In the depths of that eerie quiet, with no other boats or towns around, it seemed as if the Shark River had transported us through space and time to some South American tributary hellhole that was as beautiful as it was ominous.
That morning I had left Stella Cross asleep, her legs curled against her stomach like a sleeping child.
Lying there in the predawn darkness, she looked confident and unburdened.
And contented.
God knows I had done everything I could do to make her feel content. And it hadn’t been easy.
Stella had spent a long lonely year in Flamingo, and we had loved the night away—she trying to make up for lost time, I just trying to survive.
All her uncertainty had fallen away with her terry-cloth bathrobe, and in the soft bedroom light she had become a tigress.
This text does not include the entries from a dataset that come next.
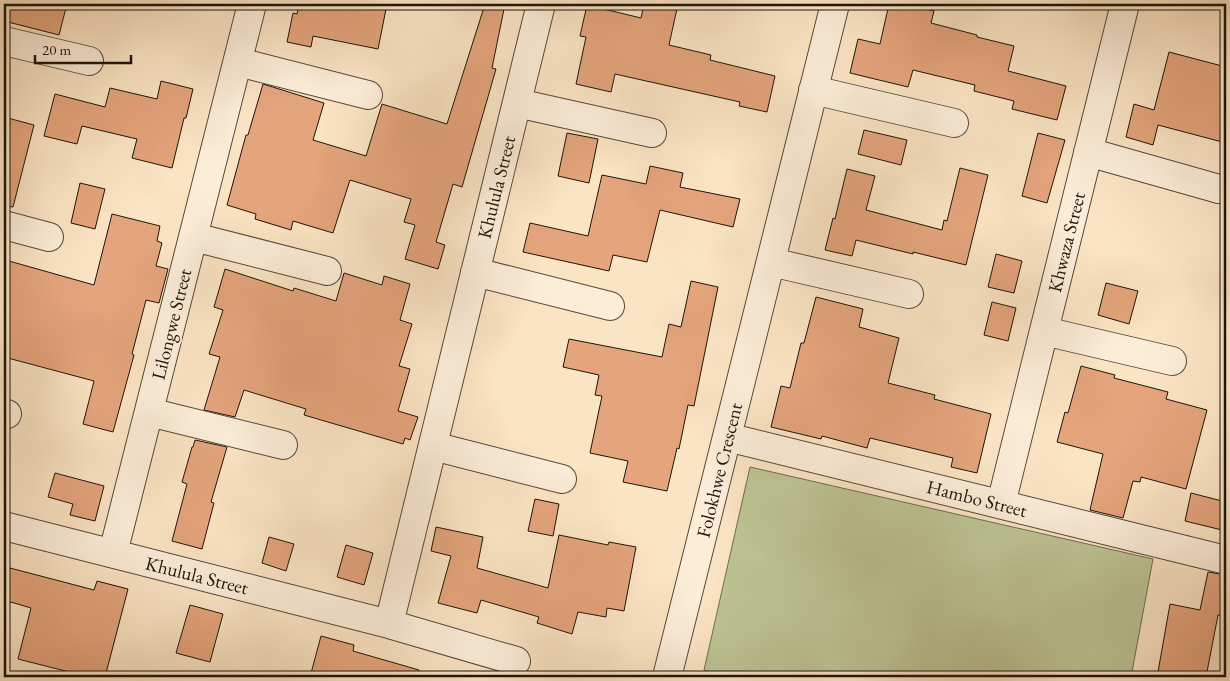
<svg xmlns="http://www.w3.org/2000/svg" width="1230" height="681" viewBox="0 0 1230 681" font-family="'EB Garamond',serif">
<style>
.green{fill:#bdc495;stroke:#6d6c50}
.building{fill:#e4a47c;stroke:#1d150b}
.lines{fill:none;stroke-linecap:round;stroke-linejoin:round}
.street-casing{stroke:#544939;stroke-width:30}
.street{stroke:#fcedd9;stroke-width:28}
.labels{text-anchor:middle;stroke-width:4;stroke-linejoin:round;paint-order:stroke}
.street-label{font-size:19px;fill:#1d150b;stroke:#fcedd9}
</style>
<rect width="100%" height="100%" fill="#fbe4c4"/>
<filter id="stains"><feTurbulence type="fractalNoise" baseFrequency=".004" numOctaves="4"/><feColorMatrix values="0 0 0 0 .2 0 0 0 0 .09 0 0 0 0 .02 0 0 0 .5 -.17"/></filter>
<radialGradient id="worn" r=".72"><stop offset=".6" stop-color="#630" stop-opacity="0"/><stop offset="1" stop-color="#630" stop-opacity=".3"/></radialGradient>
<path class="green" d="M 750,467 L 1153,559 L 1131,677 L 731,677 L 704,670 Z"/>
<path class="building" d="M 4,4 L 67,4 L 59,35 L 4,21 Z
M 299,4 L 387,4 L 378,49 L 313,36 L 311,47 L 287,42 L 293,13 L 297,14 Z
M 485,4 L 505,4 L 492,68 L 496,69 L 462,187 L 453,184 L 436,242 L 445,245 L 438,269 L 405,259 L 415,225 L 404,222 L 411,199 L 350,180 L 333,233 L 293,221 L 291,230 L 255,219 L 256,214 L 227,205 L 246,135 L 248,135 L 263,84 L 324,103 L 313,140 L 366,156 L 382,104 L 447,124 Z
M 644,4 L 678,4 L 669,45 L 711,55 L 710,60 L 775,76 L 767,112 L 739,106 L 740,102 L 615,74 L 611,92 L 576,84 L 586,37 L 580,36 L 587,5 L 641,18 Z
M 889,4 L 907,4 L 934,11 L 931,23 L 977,35 L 977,37 L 1014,46 L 1008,71 L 1066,86 L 1057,120 L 1012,109 L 1014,101 L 974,91 L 975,85 L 913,70 L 908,87 L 850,73 L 858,39 L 880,44 Z
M 1169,52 L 1226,67 L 1226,143 L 1158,125 L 1153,145 L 1126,137 L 1134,104 L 1154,110 Z
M 161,81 L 193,89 L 186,118 L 184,118 L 172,168 L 132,158 L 137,139 L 82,126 L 77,144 L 44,136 L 55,94 L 105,107 L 110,88 L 157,99 Z
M 4,117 L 34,125 L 13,207 L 4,206 Z
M 864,130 L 907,140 L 901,165 L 858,154 Z
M 567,133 L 598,139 L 589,183 L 558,176 Z
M 1038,133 L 1065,140 L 1047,203 L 1022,196 Z
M 650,166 L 683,173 L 680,187 L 740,199 L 733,227 L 660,210 L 647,262 L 613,255 L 609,271 L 523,252 L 530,223 L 588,236 L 602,175 L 646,184 Z
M 960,168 L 988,175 L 966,265 L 913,252 L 913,254 L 856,240 L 852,256 L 825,250 L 833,218 L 835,219 L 847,169 L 875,176 L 866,210 L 942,230 L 944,220 L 947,221 Z
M 80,183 L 105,189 L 95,229 L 71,223 Z
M 112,214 L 160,226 L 157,241 L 162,243 L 156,266 L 168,269 L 159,303 L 146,300 L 132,354 L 134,355 L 113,432 L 83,424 L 94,381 L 4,357 L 4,280 L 9,261 L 94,285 Z
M 996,254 L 1022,261 L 1014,293 L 988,287 Z
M 225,269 L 293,291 L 294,288 L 336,301 L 344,273 L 382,285 L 384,276 L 410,284 L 400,320 L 412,324 L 399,366 L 410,369 L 398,411 L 418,417 L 410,440 L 405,438 L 403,444 L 304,415 L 306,409 L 244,390 L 235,417 L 204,410 L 220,357 L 209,354 L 223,310 L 214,307 Z
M 691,281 L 718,287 L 694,406 L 688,405 L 679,449 L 677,448 L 667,491 L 623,482 L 628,461 L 590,453 L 602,396 L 595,395 L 599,375 L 563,367 L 569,339 L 662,357 L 669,324 L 681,327 Z
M 1106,283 L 1138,291 L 1129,324 L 1098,315 Z
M 816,297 L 863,309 L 859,327 L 899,338 L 888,383 L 935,395 L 934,399 L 991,414 L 977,473 L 951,467 L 953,458 L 870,438 L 867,448 L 822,436 L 821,439 L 771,427 L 781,386 L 790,388 L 801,343 L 804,343 Z
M 992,302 L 1016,308 L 1008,341 L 984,335 Z
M 1081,366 L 1115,375 L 1114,378 L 1168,392 L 1166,399 L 1207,410 L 1186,489 L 1141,477 L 1140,482 L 1133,481 L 1123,518 L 1090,510 L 1103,454 L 1057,442 L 1065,412 L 1068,413 Z
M 195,440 L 227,447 L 211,502 L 214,503 L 202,549 L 172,541 L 187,484 L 182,482 L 192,447 L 193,447 Z
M 55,473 L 104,486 L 95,521 L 70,515 L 73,504 L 48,497 Z
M 1191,493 L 1226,502 L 1226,513 L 1222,530 L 1185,521 Z
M 535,499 L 559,504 L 553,536 L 528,531 Z
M 436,527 L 483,537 L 477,568 L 548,588 L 559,535 L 608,545 L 609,542 L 636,547 L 624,611 L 607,608 L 606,617 L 578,612 L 572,634 L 537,623 L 539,617 L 481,600 L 477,613 L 438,603 L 451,556 L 431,551 Z
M 269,537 L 294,544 L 286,571 L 262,563 Z
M 346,545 L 373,553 L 364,585 L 337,577 Z
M 10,568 L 94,590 L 97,581 L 128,589 L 105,677 L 89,677 L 18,659 L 31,608 L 4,600 L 4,591 Z
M 1208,572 L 1226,575 L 1226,616 L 1218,615 L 1206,677 L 1183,677 L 1158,672 L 1170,604 L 1200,610 Z
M 190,605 L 223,614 L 210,662 L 176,653 Z
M 321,636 L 354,645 L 353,651 L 419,670 L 418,677 L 310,677 Z"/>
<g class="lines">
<g class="street-casing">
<path id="street" d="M 4,41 L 89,61
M 238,62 L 368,95
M 813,90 L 954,123
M 517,103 L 652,133
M 1088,152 L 1219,189
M 4,225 L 49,237
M 194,237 L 327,271
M 771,262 L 909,294
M 475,272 L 610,306
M 1044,331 L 1172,361
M 149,412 L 283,445
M 4,413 L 7,414
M 727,437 L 1226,560
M 433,446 L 562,479
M 1001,504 L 1125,4
M 4,526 L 389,624 L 516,661
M 113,553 L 252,4
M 389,624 L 541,4
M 667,677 L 835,4"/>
</g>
<use href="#street" class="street"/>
</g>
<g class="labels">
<g class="street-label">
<text transform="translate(496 187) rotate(-76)" y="7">Khulula Street</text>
<text transform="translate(1066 242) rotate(-76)" y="7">Khwaza Street</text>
<text transform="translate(171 324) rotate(-76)" y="7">Lilongwe Street</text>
<text transform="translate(719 470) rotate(-76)" y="7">Folokhwe Crescent</text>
<text transform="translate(977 498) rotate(14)" y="7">Hambo Street</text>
<text transform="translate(197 575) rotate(14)" y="7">Khulula Street</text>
</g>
</g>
<rect width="1230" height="681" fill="none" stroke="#fbe4c4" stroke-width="20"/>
<rect x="5" y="5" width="1220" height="671" fill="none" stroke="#1d150b" stroke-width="2.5"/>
<rect x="10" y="10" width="1210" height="661" fill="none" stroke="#1d150b"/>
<path d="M35 55v8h96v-8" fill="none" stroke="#1d150b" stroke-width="2.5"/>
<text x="42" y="55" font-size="15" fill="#1d150b" stroke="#fcedd9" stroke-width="4" paint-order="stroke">20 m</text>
<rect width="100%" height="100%" filter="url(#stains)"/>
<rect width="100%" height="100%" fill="url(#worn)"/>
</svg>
I couldn’t release her enough. And she couldn’t get enough of me.
After our first three times together, she had cradled my head on her naked breasts, stroking my temple gently.
“Poor Dusky. You didn’t know what you were getting yourself into, did you?” she mused.
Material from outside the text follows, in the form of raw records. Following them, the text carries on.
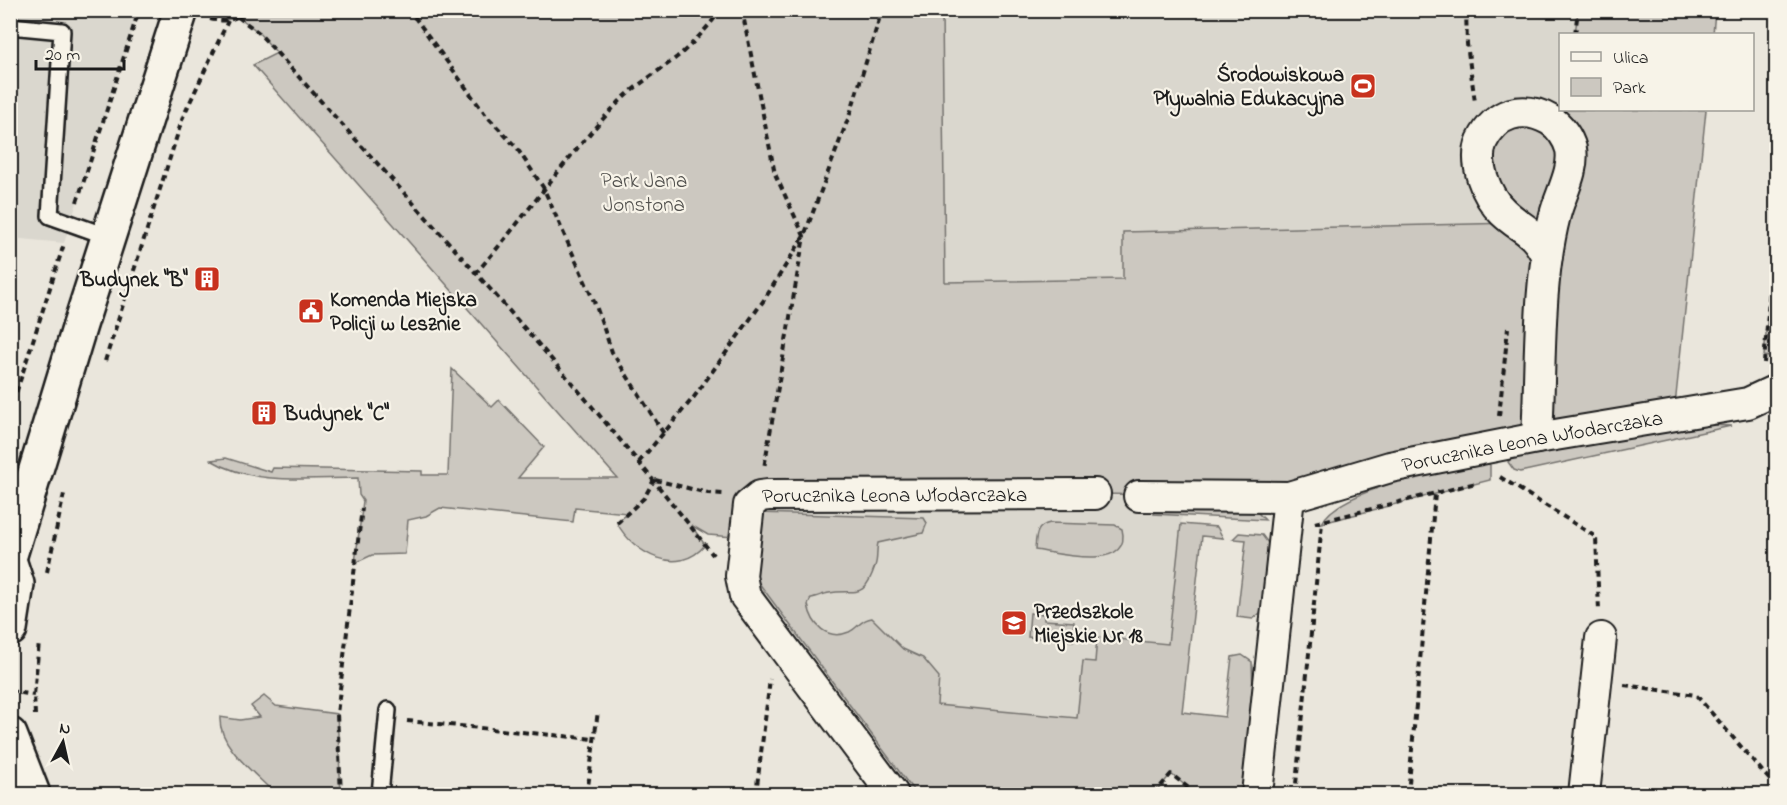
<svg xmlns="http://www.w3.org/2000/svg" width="1787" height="805" font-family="'Indie Flower',sans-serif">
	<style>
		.built { fill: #dad7ce }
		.green { fill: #ccc8c0; stroke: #74726e; stroke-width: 1.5 }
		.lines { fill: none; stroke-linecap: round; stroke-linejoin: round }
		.lane-casing { stroke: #1c1c1c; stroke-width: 20 }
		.street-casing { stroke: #1c1c1c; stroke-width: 34 }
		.secondary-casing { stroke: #1c1c1c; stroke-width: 38 }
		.path { stroke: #1c1c1c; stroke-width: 4; stroke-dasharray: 6 4.5; stroke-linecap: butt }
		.lane { stroke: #f7f3e8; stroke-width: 15 }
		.street { stroke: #f7f3e8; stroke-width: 30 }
		.secondary { stroke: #f7f3e8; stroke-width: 33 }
		.labels { text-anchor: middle; stroke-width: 4.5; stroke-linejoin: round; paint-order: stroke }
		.poi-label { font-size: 21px; font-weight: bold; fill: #1c1c1c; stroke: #f7f3e8; text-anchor: start }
		.park-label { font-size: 21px; fill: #51504d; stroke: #f7f3e8 }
		.street-label { font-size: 21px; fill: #1c1c1c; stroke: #f7f3e8 }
	</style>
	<rect width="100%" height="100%" fill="#eae6dc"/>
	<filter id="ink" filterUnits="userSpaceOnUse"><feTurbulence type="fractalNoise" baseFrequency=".0167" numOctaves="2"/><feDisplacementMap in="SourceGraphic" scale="12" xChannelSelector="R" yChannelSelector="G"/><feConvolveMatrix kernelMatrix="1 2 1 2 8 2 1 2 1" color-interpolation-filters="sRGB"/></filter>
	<g filter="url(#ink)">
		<g class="built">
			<path d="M10,11H139L64,243L11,238Z"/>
			<path d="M942,11H1578L1575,34H1560V110H1564L1562,130L1516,223L1123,232V279L944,282Z"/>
			<path d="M778,495L1139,496L1138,513L1182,515L1165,675L1060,794H894L741,583L746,513Z"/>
		</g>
		<g class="green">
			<path d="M224,11H942L945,282L1123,279V232L1515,223L1487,188L1497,121L1562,129L1564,110H1706L1674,415L1289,497L1095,494L768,495L734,537L708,535L691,525L705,545C678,578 633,553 617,523L628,513L575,508L573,522L440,508L426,516L408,520L405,554L372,555L355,563L363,501L359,495L358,478C309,478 254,486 211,460L226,458L271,472L273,468L422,471V475H448L452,369L492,407L499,400L544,447L518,478H617L253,65L277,53L258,32L239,17L221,21Z"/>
			<path d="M1578,11H1715L1713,34H1575Z"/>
			<path d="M1770,289L1776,290V358L1764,356Z"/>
			<path d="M1712,425L1731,426L1520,472L1514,470L1508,462L1512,457Z"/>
			<path d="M1486,462L1490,465V480L1322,523C1339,488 1449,469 1486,462Z"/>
			<path d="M1157,507L1256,511L1265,520L1154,514Z"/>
			<path d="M759,513L924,518L927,523L923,533L878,543C876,551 878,559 875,566C863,602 856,588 829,593C823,594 817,597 811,598L808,605C812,625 827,641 849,632C858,628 861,619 872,618L903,649L923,658L939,677L937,705L1077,718L1083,661L1095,662L1097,637L1168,644L1181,524L1217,527L1223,538L1202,536L1182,712L1225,717L1232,657L1242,655L1252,662L1253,693L1244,794H1196L1171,774L1154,794H916L753,575Z"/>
			<path d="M1050,523L1115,525L1122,529C1133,573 1056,553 1035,550C1036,537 1035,526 1050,523Z"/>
			<path d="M1239,533L1262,535L1268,543L1262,606L1260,613L1253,619L1237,617L1246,540L1233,539Z"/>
			<path d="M1030,613L1044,614V620L1074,622L1073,641L1028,637Z"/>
			<path d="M264,696L276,706L337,714L341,794H275C256,774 218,746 220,717L240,720L260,717L251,706Z"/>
		</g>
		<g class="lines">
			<defs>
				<g id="lane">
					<path d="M10,26L62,31L50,216L109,237"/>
					<path d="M380,794L388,710"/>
				</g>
				<g id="street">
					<path d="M1537,438C1541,366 1537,285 1555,215C1560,195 1575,170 1571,149C1568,138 1560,126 1550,120C1538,113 1525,110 1511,114C1497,118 1488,129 1482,141C1473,163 1486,196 1503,212C1523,231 1534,229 1547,257"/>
					<path id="s1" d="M1139,496L1289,497L1390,467L1537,438L1748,403L1776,390"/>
					<path id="s2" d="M893,794L745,596L741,576L749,505L760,496L768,495L1095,494"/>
					<path d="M1257,794L1289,497"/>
					<path d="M1584,794L1601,638"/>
				</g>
				<g id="secondary">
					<path d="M10,555L80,325L181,10"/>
					<path d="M10,563L17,584L10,629"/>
					<path d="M10,735L33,794"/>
				</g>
			</defs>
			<use href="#lane" class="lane-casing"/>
			<use href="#street" class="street-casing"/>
			<use href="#secondary" class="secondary-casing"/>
			<g class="path">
				<path d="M406,10L416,19L485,114L516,147L543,187L596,306L612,352L664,434"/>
				<path d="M742,10L775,174L804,236L764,468"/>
				<path d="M1466,10L1467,44L1475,102"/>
				<path d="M238,17L258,32C413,203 571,373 713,555"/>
				<path d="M210,19C224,22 235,21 245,10"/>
				<path d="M1575,34L1578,10"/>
				<path d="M77,202L139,10"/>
				<path d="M475,274C525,218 566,156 619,102C636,85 658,72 677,57C694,43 707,28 721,10"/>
				<path d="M105,361L183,117L228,21"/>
				<path d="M1764,363L1776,212"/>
				<path d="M10,412L64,244"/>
				<path d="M1499,416L1508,328"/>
				<path d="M639,462L694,397L764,300L804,236L851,111L882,10"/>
				<path d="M1500,477L1596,537L1599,611"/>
				<path d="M655,480L708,493L724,494"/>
				<path d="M617,523L644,498L654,480"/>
				<path d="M1315,523L1476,483"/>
				<path d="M47,572L64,494"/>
				<path d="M1624,685L1696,695L1776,787"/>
				<path d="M10,691L34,695"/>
				<path d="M35,715L34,695L39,642"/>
				<path d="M407,721L594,739"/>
				<path d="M341,794L337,714L362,508"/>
				<path d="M587,794L598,711"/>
				<path d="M756,794L770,679"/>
				<path d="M1154,794L1171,774L1196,794"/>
				<path d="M1295,794L1322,523"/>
				<path d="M1408,794L1435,494"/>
			</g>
			<use href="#lane" class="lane"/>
			<use href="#street" class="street"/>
			<use href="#secondary" class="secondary"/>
		</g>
	</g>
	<defs>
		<symbol id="stadium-square" viewBox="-11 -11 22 22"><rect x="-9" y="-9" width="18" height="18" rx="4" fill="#c8321e" stroke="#f7f3e8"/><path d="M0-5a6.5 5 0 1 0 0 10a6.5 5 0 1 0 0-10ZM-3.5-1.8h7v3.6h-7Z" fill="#fff"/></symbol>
		<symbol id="building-square" viewBox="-11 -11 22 22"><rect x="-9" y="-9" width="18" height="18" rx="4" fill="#c8321e" stroke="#f7f3e8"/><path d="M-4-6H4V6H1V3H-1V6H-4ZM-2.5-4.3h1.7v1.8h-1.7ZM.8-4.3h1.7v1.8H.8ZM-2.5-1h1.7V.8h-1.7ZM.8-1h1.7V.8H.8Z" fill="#fff"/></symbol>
		<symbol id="civic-square" viewBox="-11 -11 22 22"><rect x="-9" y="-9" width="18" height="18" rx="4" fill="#c8321e" stroke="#f7f3e8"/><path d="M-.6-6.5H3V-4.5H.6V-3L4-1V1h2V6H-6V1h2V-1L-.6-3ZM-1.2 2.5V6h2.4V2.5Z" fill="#fff"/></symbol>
		<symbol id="school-square" viewBox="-11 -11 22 22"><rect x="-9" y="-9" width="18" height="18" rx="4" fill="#c8321e" stroke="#f7f3e8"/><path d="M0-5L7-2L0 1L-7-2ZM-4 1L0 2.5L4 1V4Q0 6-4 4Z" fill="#fff"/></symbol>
	</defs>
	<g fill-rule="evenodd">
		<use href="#stadium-square" x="1348" y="71" width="30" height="30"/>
		<use href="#building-square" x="192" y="264" width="30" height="30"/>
		<use href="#civic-square" x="296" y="296" width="30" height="30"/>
		<use href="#building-square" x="249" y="398" width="30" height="30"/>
		<use href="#school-square" x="999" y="608" width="30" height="30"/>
	</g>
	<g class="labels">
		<g class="poi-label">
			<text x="1344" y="81" text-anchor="end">Środowiskowa<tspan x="1344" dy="24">Pływalnia Edukacyjna</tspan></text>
			<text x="188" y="286" text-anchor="end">Budynek "B"</text>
			<text x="330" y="306">Komenda Miejska<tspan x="330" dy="24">Policji w Lesznie</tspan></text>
			<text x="284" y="420">Budynek "C"</text>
			<text x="1034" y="618">Przedszkole<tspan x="1034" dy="24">Miejskie Nr 18</tspan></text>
		</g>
		<g class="park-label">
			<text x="644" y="187">Park Jana<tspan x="644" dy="24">Jonstona</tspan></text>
		</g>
		<g class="street-label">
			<text dy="7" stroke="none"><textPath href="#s1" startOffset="400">Porucznika Leona Włodarczaka</textPath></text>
			<text dy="7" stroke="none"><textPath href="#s2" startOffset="488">Porucznika Leona Włodarczaka</textPath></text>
		</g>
	</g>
	<rect width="1787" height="805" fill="none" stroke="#f7f3e8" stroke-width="36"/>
	<rect x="18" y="18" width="1751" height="769" fill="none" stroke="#1c1c1c" stroke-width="2" filter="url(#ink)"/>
	<rect x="1559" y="33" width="195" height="78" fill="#f7f3e8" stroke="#9f9d96" stroke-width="1.5"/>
	<rect x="1571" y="52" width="30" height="9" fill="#f7f3e8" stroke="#9f9d96" stroke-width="1.5"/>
	<text x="1613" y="63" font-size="18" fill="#1c1c1c">Ulica</text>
	<rect x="1571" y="78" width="30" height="18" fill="#ccc8c0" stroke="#9f9d96" stroke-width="1.5"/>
	<text x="1613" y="93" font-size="18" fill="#1c1c1c">Park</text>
	<g transform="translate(63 742) rotate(8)" stroke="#f7f3e8" stroke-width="4.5" paint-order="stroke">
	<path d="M0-4.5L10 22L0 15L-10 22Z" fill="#1c1c1c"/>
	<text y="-9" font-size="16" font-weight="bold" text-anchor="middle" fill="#1c1c1c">N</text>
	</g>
	<path d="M36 60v9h88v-9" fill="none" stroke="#1c1c1c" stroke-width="3"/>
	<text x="45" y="60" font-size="18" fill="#1c1c1c" stroke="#f7f3e8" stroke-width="4.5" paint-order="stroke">20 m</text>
</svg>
“No. Guess I’m just lucky.”
“And tired?”
“About half and half.”
“Can I guess which half?”
“If you can find it.”
And she had pressed her lips against my chest, then maneuvered herself over me so that she could trace the line of my stomach and abdomen with her tongue.
“I’m searching,” she had said dreamily.
“So I see. Like a needle in a haystack.”
And she had laughed. “More like a crowbar in the grass.”
And when her mouth found me, she said, “Am I getting warm?”
“One of us is.”
“I thought you were tired.”
“Maybe this will be my last stand.”
“Oh no,” she had giggled. “I don’t think so. You’re so easily . . . discovered. I think you’ve only just begun to fight. . . .”
And that’s the way the whole night went. We had explored and measured and discovered, getting each other’s wants and rhythms down until, for a time, it seemed as if we two strangers were one; a joining of all lovers, past, present, and future.
And
at long last, when she had finally spent herself, she had drifted off into sleep. Tired as I was, I had studied her face by the soft glow of the nightstand light, trying to fix the particulars of her in my mind. Maybe it was a form of penitence, but I wanted her to stand out in memory as a living, breathing human being rather than just a one-night bout of climax.
In sleep, the lines disappeared from her face, and she looked very young again. There was a tiny fragment of scar by her left eye—maybe she had been hit by a ball or something when she was a kid. Her lips were a pale brown, thinner than they felt, and her soft white breasts showed a network of blue veins beneath the tissue-paper skin.
How many men had touched those breasts?
How many men had been with this woman?
Too few, that was for sure. And those that had been with her, it seemed, had come only to rob rather than bear gifts.
I had slipped away from her just before dawn, dressed, and written her a note.
I left the note on the pillow beside her:
“Stell, I don’t know if I’ll ever see you again. But I hope I do. I mean that. Dusky.”
So I had walked back to Sniper through the sleeping government settlement of Flamingo. White egrets and spoonbills—an Easter-egg pink—hunted the mangrove flats beyond the motel on the low tide. Tree rats rattled in the palms, mosquitoes still swarmed, and Florida Bay was a sheen of micacolored light in the secret morning darkness.
Surprisingly, Hervey was awake when I arrived.
The cabin of my sportfisherman smelled of coffee and bacon.
“Got plenty of sleep last night, I hope,” Hervey had said, giving me an evil grin.
“Don’t I look like I got plenty of sleep?”
“Oh, sure, sure. Plenty of sleep in a washing machine, maybe.”
So we had gotten an early start, cruising through the dawn stillness of Flamingo Canal to Coot Bay, then through the twisting, turning tributary that we followed to the expanse of Whitewater Bay, where bottlenosed dolphin played before the boat in the shallow water.
In that wilderness maze at the base of Florida, humans and our frail history seem temporary and unimportant. There is a sinister light about the mangrove swamps, as if they are patiently waiting to claim again cities and roads and homes when we have finally blown ourselves into oblivion.